_What to do_
Pictures stay out of the copy; output exactly the lines from the one containing "transtorno do espectro autista (TEA) é um" through the end of the material.

(Data)

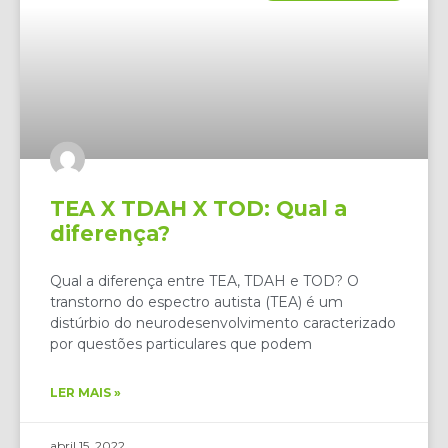
TEA X TDAH X TOD: Qual a
diferença?
Qual a diferença entre TEA, TDAH e TOD? O
transtorno do espectro autista (TEA) é um
distúrbio do neurodesenvolvimento caracterizado
por questões particulares que podem
LER MAIS »
abril 15, 2022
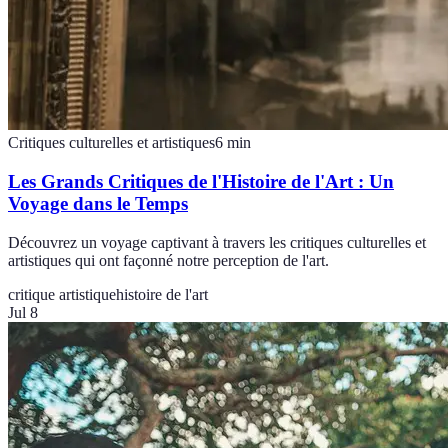
Critiques culturelles et artistiques
6
min
Les Grands Critiques de l'Histoire de l'Art : Un
Voyage dans le Temps
Découvrez un voyage captivant à travers les critiques culturelles et
artistiques qui ont façonné notre perception de l'art.
critique artistique
histoire de l'art
Jul 8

(End Data)

_Exercise result_
transtorno do espectro autista (TEA) é um
distúrbio do neurodesenvolvimento caracterizado
por questões particulares que podem
LER MAIS »
abril 15, 2022
Critiques culturelles et artistiques
6
min
Les Grands Critiques de l'Histoire de l'Art : Un
Voyage dans le Temps
Découvrez un voyage captivant à travers les critiques culturelles et
artistiques qui ont façonné notre perception de l'art.
critique artistique
histoire de l'art
Jul 8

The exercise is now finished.